The rule is based on the general principle that your total housing costs (principal, interest, taxes, insurance) should not exceed 32% of your gross monthly income. This leaves room for other essential expenses.

How to Use This Calculator

To use the 85/15 mortgage calculator:

  1. Enter your annual income in the "Annual Income" field
  2. Select your loan term (15, 20, or 30 years)
  3. Enter your desired interest rate
  4. Click "Calculate" to see your recommended mortgage amount and monthly payment

The calculator will show you:

  • Your recommended mortgage amount (85% of your annual income)
  • Your monthly payment based on the 85/15 rule
  • A breakdown of your monthly housing costs
  • A comparison of your costs with other common mortgage strategies

How the 85/15 Rule Works

The 85/15 rule is based on the following calculations:

Maximum Monthly Housing Costs

32% of your gross monthly income = Maximum monthly housing costs

Example: If your annual income is $60,000, your maximum monthly housing costs should be $2,000 (32% of $5,000/month).

Recommended Mortgage Amount

85% of your annual income = Recommended mortgage amount

Example: With $60,000 annual income, the recommended mortgage amount is $51,000.

The calculator uses these values to determine your monthly payment based on standard mortgage formulas:

Monthly Payment Formula

M = P [i(1 + i)^n] / [(1 + i)^n - 1]

Where:

  • M = Monthly payment
  • P = Principal loan amount
  • i = Monthly interest rate (annual rate divided by 12)
  • n = Number of payments (loan term in years × 12)

This approach helps you stay within budget while maximizing your equity growth potential.

Example Calculation

Let's say you have an annual income of $75,000 and want to get a 30-year mortgage at 4.5% interest.

Calculation Steps

  1. Calculate maximum monthly housing costs: 32% of $6,250 = $2,000
  2. Determine recommended mortgage amount: 85% of $75,000 = $63,750
  3. Calculate monthly payment using the formula:
    • Principal (P) = $63,750
    • Monthly interest rate (i) = 4.5%/12 = 0.375%
    • Number of payments (n) = 30 × 12 = 360
  4. Monthly payment = $63,750 × [0.00375(1.00375)^360] / [(1.00375)^360 - 1] ≈ $425.50

In this example, your total monthly housing costs would be approximately $425.50, which is well below your $2,000 maximum.
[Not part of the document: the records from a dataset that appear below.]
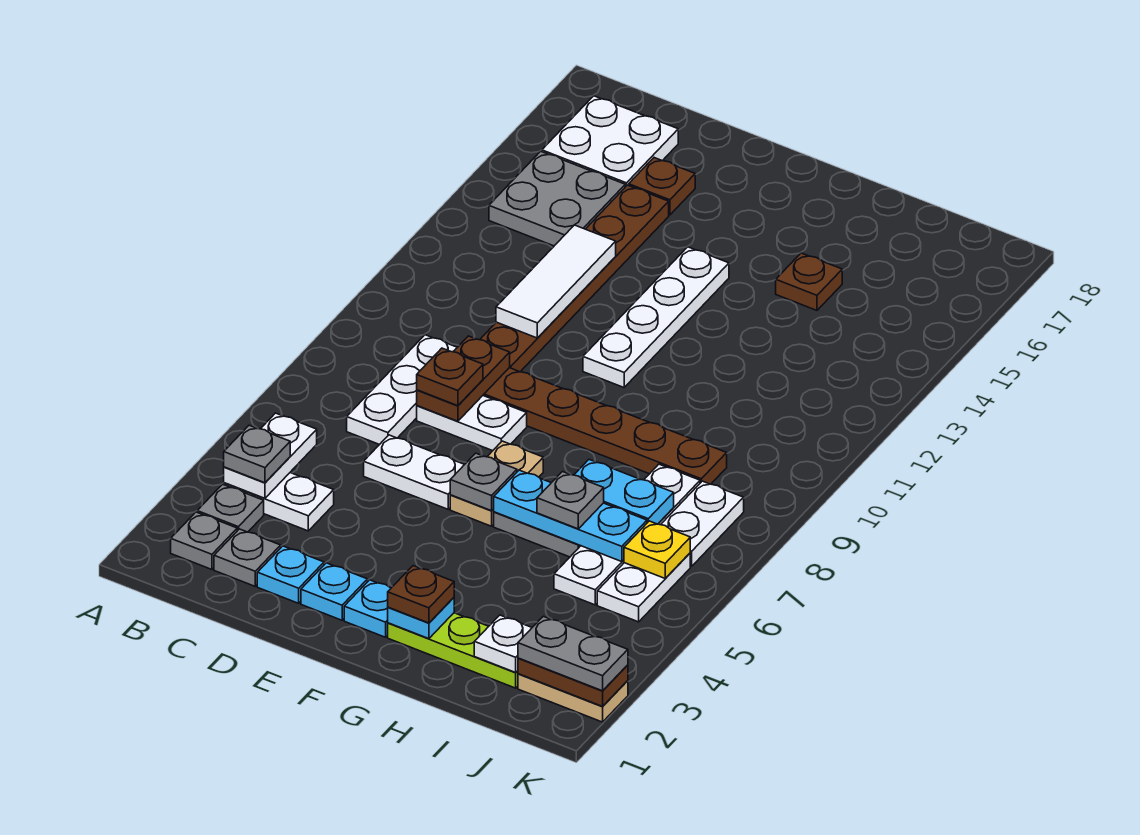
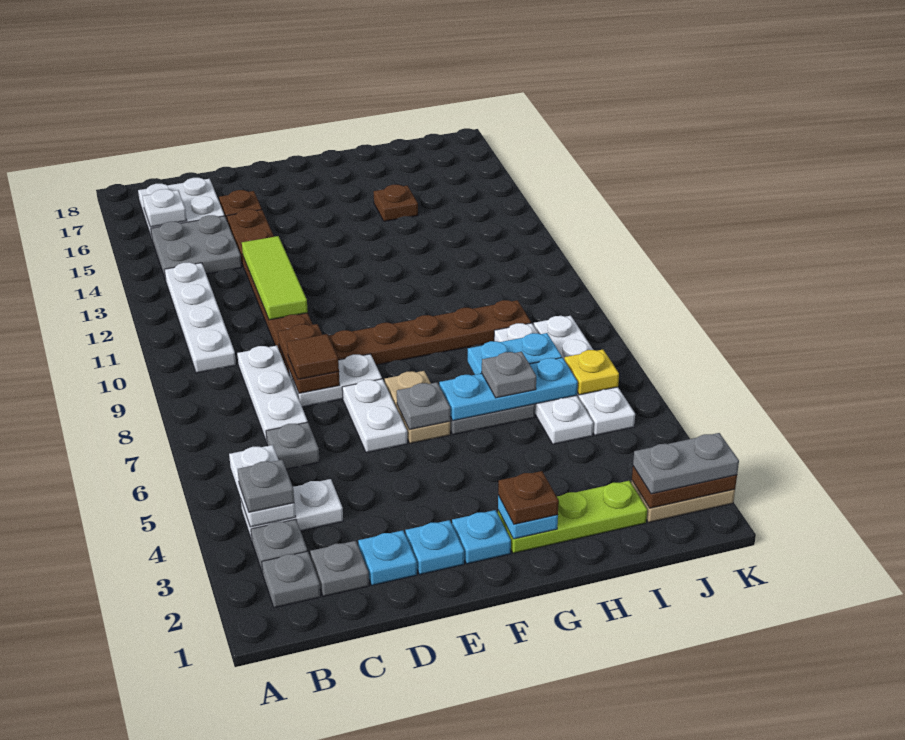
none -> grey 1x1 plate [266,422,320,469]
white 1x2 plate [364,435,465,509] -> white 1x2 plate turned to [342,379,407,453]
brown 1x1 plate [417,348,483,406] -> brown 1x1 tile [287,334,339,379]
white 1x3 tile [496,225,616,338] -> lime 1x3 tile [242,236,308,320]
white 1x4 plate [583,247,729,387] -> white 1x4 plate moved to [164,262,236,373]
white 1x1 plate [474,615,532,672] -> white 1x1 plate moved to [143,189,187,227]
This leaves room for other expenses while keeping your housing costs manageable.

Income Level Recommended Mortgage Monthly Payment (30yr, 4.5%)
$50,000 $42,500 $287.50
$75,000 $63,750 $425.50
$100,000 $85,000 $575.00
$150,000 $127,500 $850.00

Frequently Asked Questions

Is the 85/15 rule a good strategy for all buyers?
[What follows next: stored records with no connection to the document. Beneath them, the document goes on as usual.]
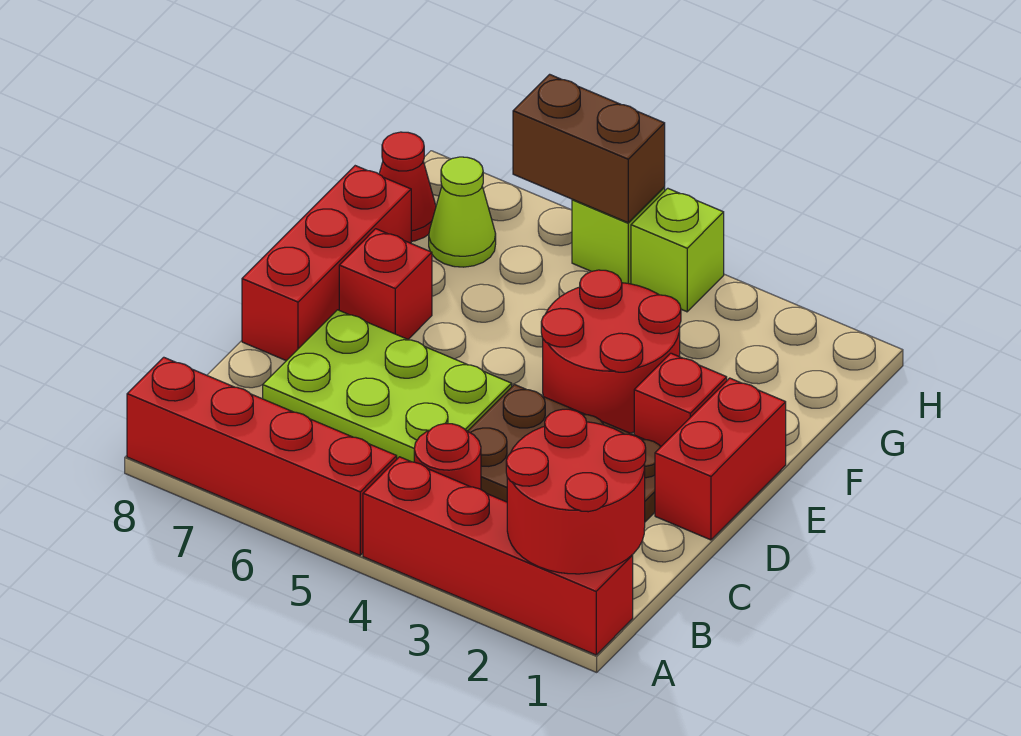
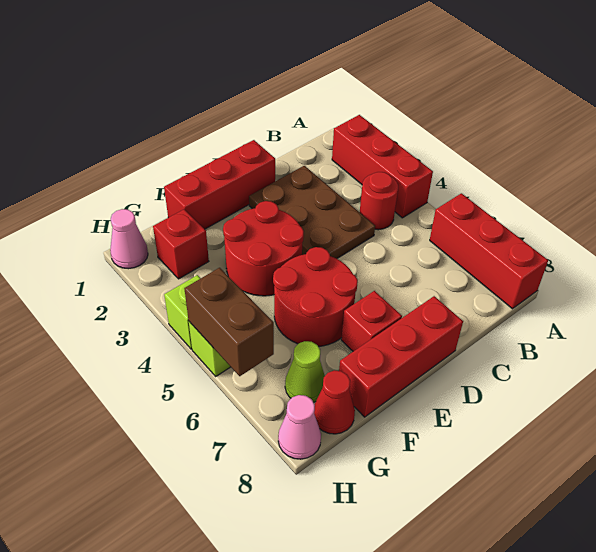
red 1x4 brick [363,457,633,655] -> red 1x3 brick [332,115,433,218]
red 2x2 round brick [506,409,646,574] -> red 2x2 round brick moved to [273,247,358,346]
red 1x4 brick [127,357,397,555] -> red 1x3 brick [430,193,548,309]
lime 2x3 plate [263,310,512,462] -> none
red 1x2 brick [655,378,786,540] -> red 1x3 brick [164,140,275,229]
red 1x1 brick [634,353,727,446] -> red 1x1 brick moved to [153,209,209,279]
none -> pink 1x1 cone [110,209,148,269]
none -> pink 1x1 cone [278,395,321,459]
The 85/15 rule works well for buyers who want to keep housing costs manageable and build equity quickly. However, it may not be suitable for those with lower incomes or who need larger down payments for other reasons.
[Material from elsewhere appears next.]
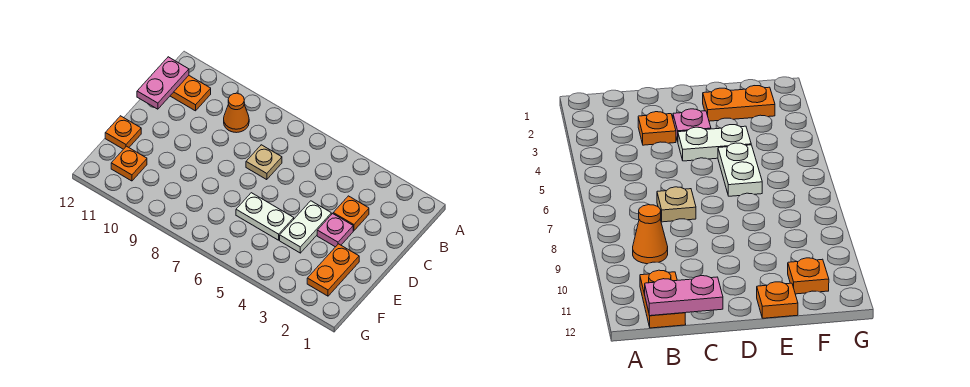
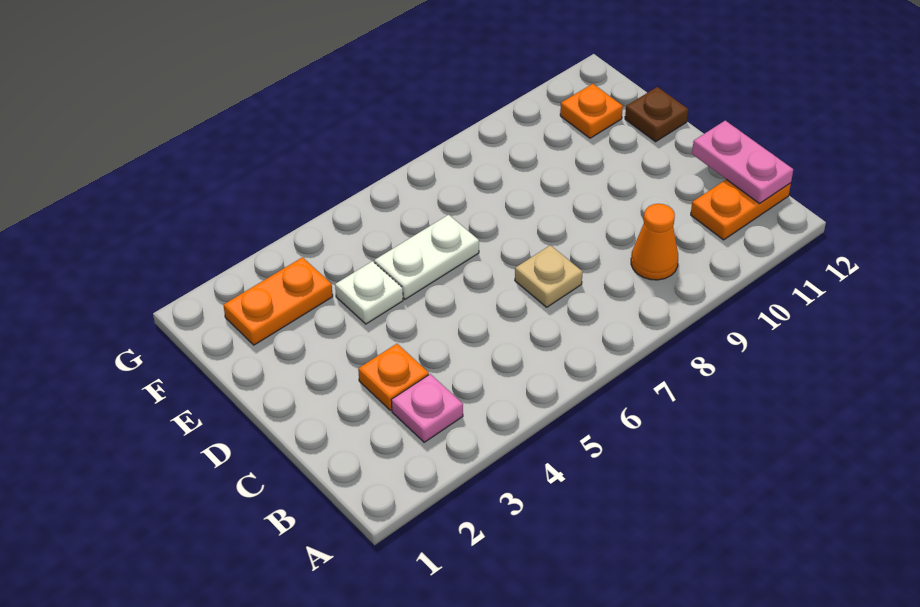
pink 1x1 plate [317,214,353,247] -> pink 1x1 plate moved to [391,374,463,442]
white 1x2 plate [280,201,331,253] -> white 1x1 plate [335,261,403,324]
orange 1x2 plate [307,244,359,296] -> orange 1x2 plate turned to [223,257,333,345]
orange 1x1 plate [105,116,141,149] -> brown 1x1 plate [625,87,688,142]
Does the 85/15 rule apply to all types of mortgages?

Yes, the 85/15 rule can be applied to conventional, FHA, VA, and USDA loans. However, specific loan programs may have different requirements for down payments and income limits.

How does the 85/15 rule compare to other mortgage strategies?

The 85/15 rule is more flexible than the 28/36 rule (which limits housing costs to 28% of income and total debt to 36%). It allows for larger loans while keeping monthly payments manageable.

Can I use the 85/15 rule if I have other debts?

Yes, you can use the 85/15 rule even if you have other debts, as long as your total monthly housing costs don't exceed 32% of your gross income. Lenders will consider your total debt when evaluating your loan application.